Write out the records beneath this line exactly as they appear, minus any images.

── THE RECORDS

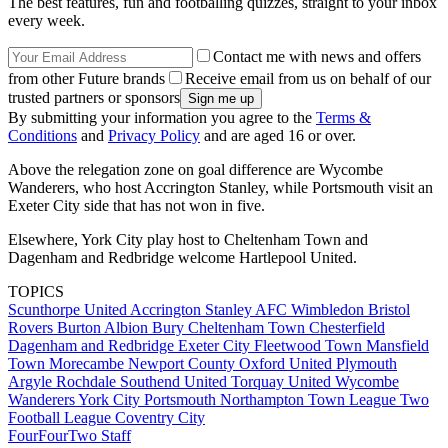
The best features, fun and footballing quizzes, straight to your inbox
every week.
Contact me with news and offers
from other Future brands
Receive email from us on behalf of our
trusted partners or sponsors
By submitting your information you agree to the
Terms &
Conditions
and
Privacy Policy
and are aged 16 or over.
Above the relegation zone on goal difference are Wycombe
Wanderers, who host Accrington Stanley, while Portsmouth visit an
Exeter City side that has not won in five.
Elsewhere, York City play host to Cheltenham Town and
Dagenham and Redbridge welcome Hartlepool United.
TOPICS
Scunthorpe United
Accrington Stanley
AFC Wimbledon
Bristol
Rovers
Burton Albion
Bury
Cheltenham Town
Chesterfield
Dagenham and Redbridge
Exeter City
Fleetwood Town
Mansfield
Town
Morecambe
Newport County
Oxford United
Plymouth
Argyle
Rochdale
Southend United
Torquay United
Wycombe
Wanderers
York City
Portsmouth
Northampton Town
League Two
Football League
Coventry City
FourFourTwo Staff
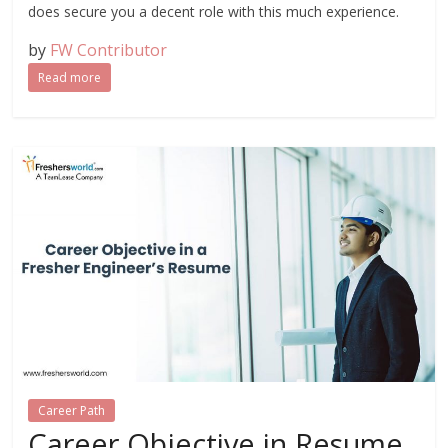
does secure you a decent role with this much experience.
by
FW Contributor
Read more
Career Path
Career Objective in Resume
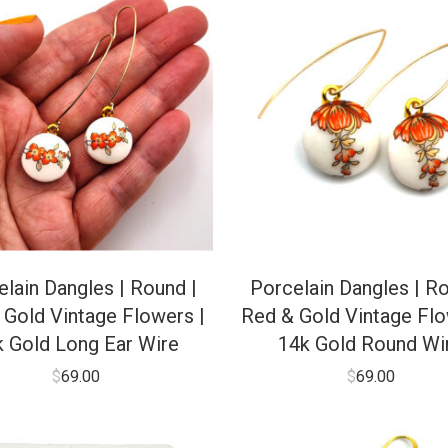
lain Dangles | Round |
Porcelain Dangles | Ro
 Gold Vintage Flowers |
Red & Gold Vintage Flo
k Gold Long Ear Wire
14k Gold Round Wi
$
69.00
$
69.00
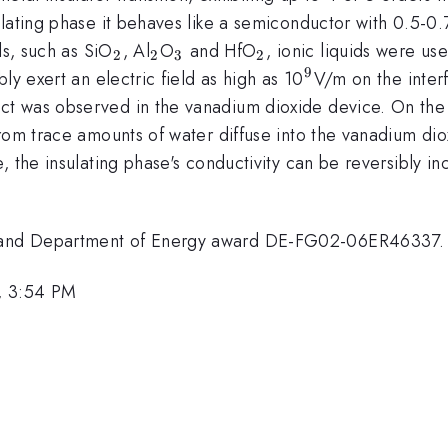
ulating phase it behaves like a semiconductor with 0.5-0
_{2}
_{2}
_{3}
_{2}
ls, such as SiO
, Al
O
and HfO
, ionic liquids were us
2
2
3
2
9
^{9
ly exert an electric field as high as 10
V/m on the interf
}
t was observed in the vanadium dioxide device. On the 
rom trace amounts of water diffuse into the vanadium diox
, the insulating phase's conductivity can be reversibly i
 and Department of Energy award DE-FG02-06ER46337.
, 3:54 PM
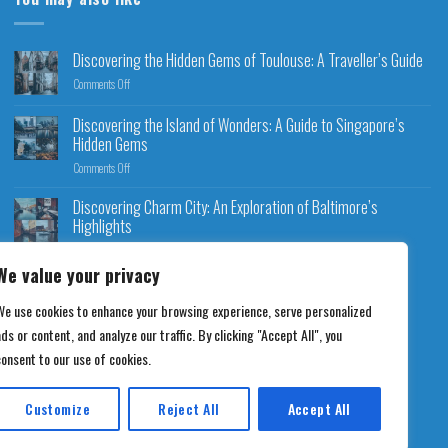
Discovering the Hidden Gems of Toulouse: A Traveller’s Guide
Comments Off
Discovering the Island of Wonders: A Guide to Singapore’s
Hidden Gems
Comments Off
Discovering Charm City: An Exploration of Baltimore’s
Highlights
Comments Off
We value your privacy
We use cookies to enhance your browsing experience, serve personalized
ds or content, and analyze our traffic. By clicking "Accept All", you
consent to our use of cookies.
Customize
Reject All
Accept All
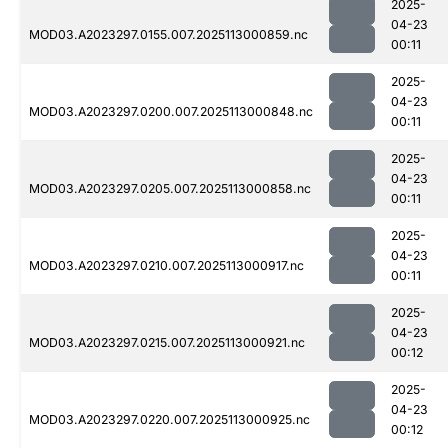
2025-
04-23
MOD03.A2023297.0155.007.2025113000859.nc
00:11
2025-
04-23
MOD03.A2023297.0200.007.2025113000848.nc
00:11
2025-
04-23
MOD03.A2023297.0205.007.2025113000858.nc
00:11
2025-
04-23
MOD03.A2023297.0210.007.2025113000917.nc
00:11
2025-
04-23
MOD03.A2023297.0215.007.2025113000921.nc
00:12
2025-
04-23
MOD03.A2023297.0220.007.2025113000925.nc
00:12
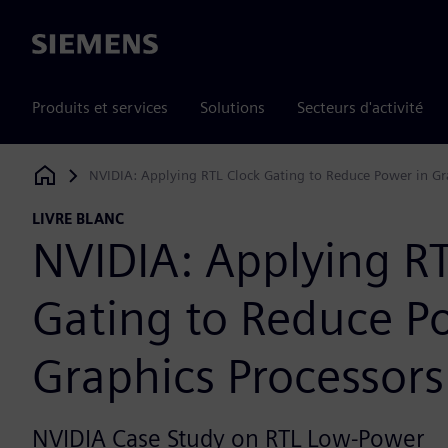
Siemens
Produits et services
Solutions
Secteurs d'activité
NVIDIA: Applying RTL Clock Gating to Reduce Power in Gr
Siemens Digital Industries Software
LIVRE BLANC
NVIDIA: Applying RT
Gating to Reduce P
Graphics Processors
NVIDIA Case Study on RTL Low-Power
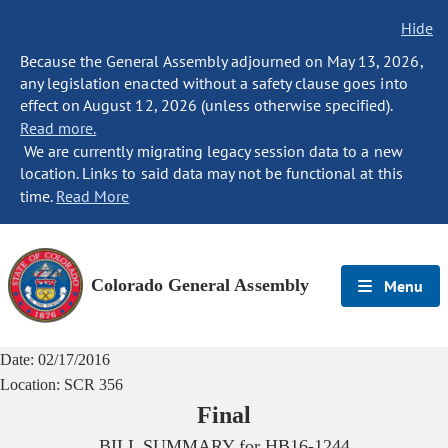
Hide
Because the General Assembly adjourned on May 13, 2026,
any legislation enacted without a safety clause goes into
effect on August 12, 2026 (unless otherwise specified).
Read more.
We are currently migrating legacy session data to a new
location. Links to said data may not be functional at this
time.
Read More
Colorado General Assembly
Menu
Date:
02/17/2016
Location:
SCR 356
Final
BILL SUMMARY for
HB16-1244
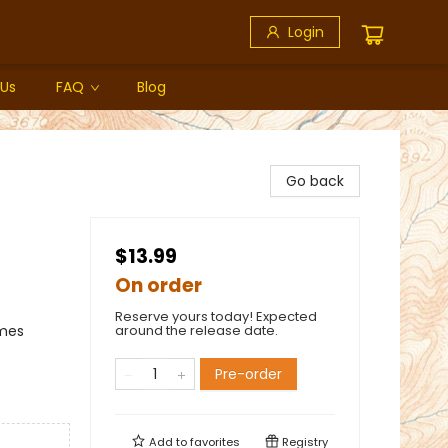
Login
 Us
FAQ
Blog
Go back
$13.99
On order
Reserve yours today! Expected
emes
around the release date.
Pre-order
Add to
favorites
Registry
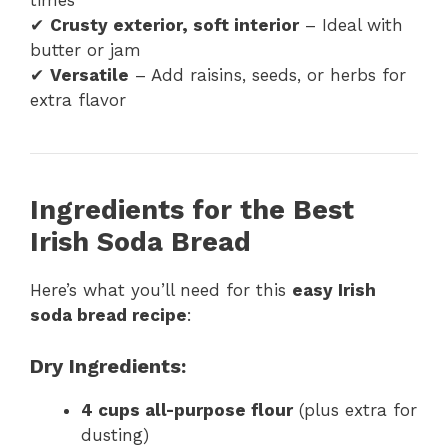
times
✔
Crusty exterior, soft interior
– Ideal with
butter or jam
✔
Versatile
– Add raisins, seeds, or herbs for
extra flavor
Ingredients for the Best
Irish Soda Bread
Here’s what you’ll need for this
easy Irish
soda bread recipe
:
Dry Ingredients:
4 cups all-purpose flour
(plus extra for
dusting)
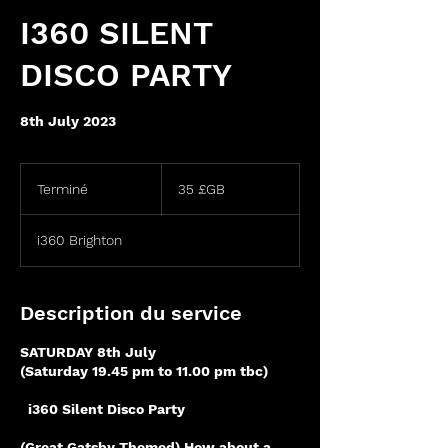
I360 SILENT
DISCO PARTY
8th July 2023
35
livres
Terminé
T
35 £GB
sterling
e
r
i360 Brighton
m
i
n
é
Description du service
SATURDAY 8th July
(Saturday 19.45 pm to 11.00 pm tbc)
i360 Silent Disco Party
(Great Gatsby Themed) How about a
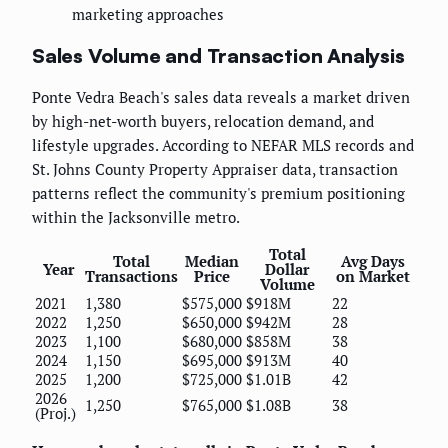
marketing approaches
Sales Volume and Transaction Analysis
Ponte Vedra Beach's sales data reveals a market driven
by high-net-worth buyers, relocation demand, and
lifestyle upgrades. According to NEFAR MLS records and
St. Johns County Property Appraiser data, transaction
patterns reflect the community's premium positioning
within the Jacksonville metro.
Total
Total
Median
Avg Days
Year
Dollar
Transactions
Price
on Market
Volume
2021
1,380
$575,000
$918M
22
2022
1,250
$650,000
$942M
28
2023
1,100
$680,000
$858M
38
2024
1,150
$695,000
$913M
40
2025
1,200
$725,000
$1.01B
42
2026
1,250
$765,000
$1.08B
38
(Proj.)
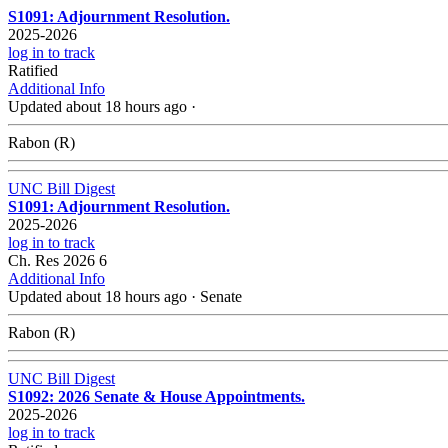
S1091: Adjournment Resolution.
2025-2026
log in to track
Ratified
Additional Info
Updated about 18 hours ago
·
Rabon (R)
UNC Bill Digest
S1091: Adjournment Resolution.
2025-2026
log in to track
Ch. Res 2026 6
Additional Info
Updated about 18 hours ago
·
Senate
Rabon (R)
UNC Bill Digest
S1092: 2026 Senate & House Appointments.
2025-2026
log in to track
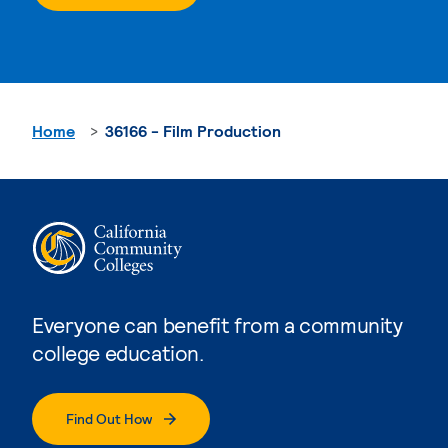
Home
36166 - Film Production
Everyone can benefit from a community
college education.
Find Out How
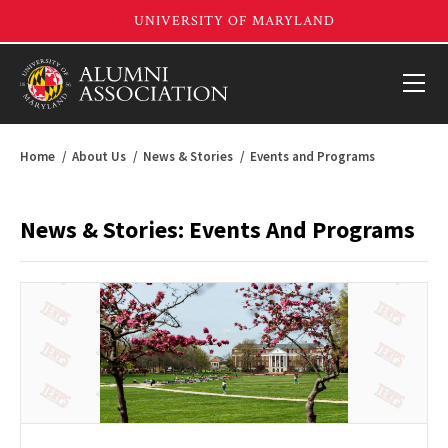
Home
About Us
News & Stories
Events and Programs
News & Stories: Events And Programs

────

■ **TASK OUTPUT**:
The best features, fun and footballing quizzes, straight to your inbox
every week.
Contact me with news and offers
from other Future brands
Receive email from us on behalf of our
trusted partners or sponsors
By submitting your information you agree to the
Terms &
Conditions
and
Privacy Policy
and are aged 16 or over.
Above the relegation zone on goal difference are Wycombe
Wanderers, who host Accrington Stanley, while Portsmouth visit an
Exeter City side that has not won in five.
Elsewhere, York City play host to Cheltenham Town and
Dagenham and Redbridge welcome Hartlepool United.
TOPICS
Scunthorpe United
Accrington Stanley
AFC Wimbledon
Bristol
Rovers
Burton Albion
Bury
Cheltenham Town
Chesterfield
Dagenham and Redbridge
Exeter City
Fleetwood Town
Mansfield
Town
Morecambe
Newport County
Oxford United
Plymouth
Argyle
Rochdale
Southend United
Torquay United
Wycombe
Wanderers
York City
Portsmouth
Northampton Town
League Two
Football League
Coventry City
FourFourTwo Staff
does secure you a decent role with this much experience.
by
FW Contributor
Read more
Career Path
Career Objective in Resume
lain Dangles | Round |
Porcelain Dangles | Ro
 Gold Vintage Flowers |
Red & Gold Vintage Flo
k Gold Long Ear Wire
14k Gold Round Wi
$
69.00
$
69.00
ulating phase it behaves like a semiconductor with 0.5-0
_{2}
_{2}
_{3}
_{2}
ls, such as SiO
, Al
O
and HfO
, ionic liquids were us
2
2
3
2
9
^{9
ly exert an electric field as high as 10
V/m on the interf
}
t was observed in the vanadium dioxide device. On the 
rom trace amounts of water diffuse into the vanadium diox
, the insulating phase's conductivity can be reversibly i
 and Department of Energy award DE-FG02-06ER46337.
, 3:54 PM
Discovering the Hidden Gems of Toulouse: A Traveller’s Guide
Comments Off
Discovering the Island of Wonders: A Guide to Singapore’s
Hidden Gems
Comments Off
Discovering Charm City: An Exploration of Baltimore’s
Highlights
Comments Off
We value your privacy
We use cookies to enhance your browsing experience, serve personalized
ds or content, and analyze our traffic. By clicking "Accept All", you
consent to our use of cookies.
Customize
Reject All
Accept All
2025-
04-23
MOD03.A2023297.0155.007.2025113000859.nc
00:11
2025-
04-23
MOD03.A2023297.0200.007.2025113000848.nc
00:11
2025-
04-23
MOD03.A2023297.0205.007.2025113000858.nc
00:11
2025-
04-23
MOD03.A2023297.0210.007.2025113000917.nc
00:11
2025-
04-23
MOD03.A2023297.0215.007.2025113000921.nc
00:12
2025-
04-23
MOD03.A2023297.0220.007.2025113000925.nc
00:12
Siemens
Produits et services
Solutions
Secteurs d'activité
NVIDIA: Applying RTL Clock Gating to Reduce Power in Gr
Siemens Digital Industries Software
LIVRE BLANC
NVIDIA: Applying RT
Gating to Reduce P
Graphics Processors
NVIDIA Case Study on RTL Low-Power
Hide
Because the General Assembly adjourned on May 13, 2026,
any legislation enacted without a safety clause goes into
effect on August 12, 2026 (unless otherwise specified).
Read more.
We are currently migrating legacy session data to a new
location. Links to said data may not be functional at this
time.
Read More
Colorado General Assembly
Menu
Date:
02/17/2016
Location:
SCR 356
Final
BILL SUMMARY for
HB16-1244
Login
 Us
FAQ
Blog
Go back
$13.99
On order
Reserve yours today! Expected
emes
around the release date.
Pre-order
Add to
favorites
Registry
times
✔
Crusty exterior, soft interior
– Ideal with
butter or jam
✔
Versatile
– Add raisins, seeds, or herbs for
extra flavor
Ingredients for the Best
Irish Soda Bread
Here’s what you’ll need for this
easy Irish
soda bread recipe
:
Dry Ingredients:
4 cups all-purpose flour
(plus extra for
dusting)
I360 SILENT
DISCO PARTY
8th July 2023
35
livres
Terminé
T
35 £GB
sterling
e
r
i360 Brighton
m
i
n
é
Description du service
SATURDAY 8th July
(Saturday 19.45 pm to 11.00 pm tbc)
i360 Silent Disco Party
(Great Gatsby Themed) How about a
marketing approaches
Sales Volume and Transaction Analysis
Ponte Vedra Beach's sales data reveals a market driven
by high-net-worth buyers, relocation demand, and
lifestyle upgrades. According to NEFAR MLS records and
St. Johns County Property Appraiser data, transaction
patterns reflect the community's premium positioning
within the Jacksonville metro.
Total
Total
Median
Avg Days
Year
Dollar
Transactions
Price
on Market
Volume
2021
1,380
$575,000
$918M
22
2022
1,250
$650,000
$942M
28
2023
1,100
$680,000
$858M
38
2024
1,150
$695,000
$913M
40
2025
1,200
$725,000
$1.01B
42
2026
1,250
$765,000
$1.08B
38
(Proj.)
S1091: Adjournment Resolution.
2025-2026
log in to track
Ratified
Additional Info
Updated about 18 hours ago
·
Rabon (R)
UNC Bill Digest
S1091: Adjournment Resolution.
2025-2026
log in to track
Ch. Res 2026 6
Additional Info
Updated about 18 hours ago
·
Senate
Rabon (R)
UNC Bill Digest
S1092: 2026 Senate & House Appointments.
2025-2026
log in to track
Home
36166 - Film Production
Everyone can benefit from a community
college education.
Find Out How
Home
About Us
News & Stories
Events and Programs
News & Stories: Events And Programs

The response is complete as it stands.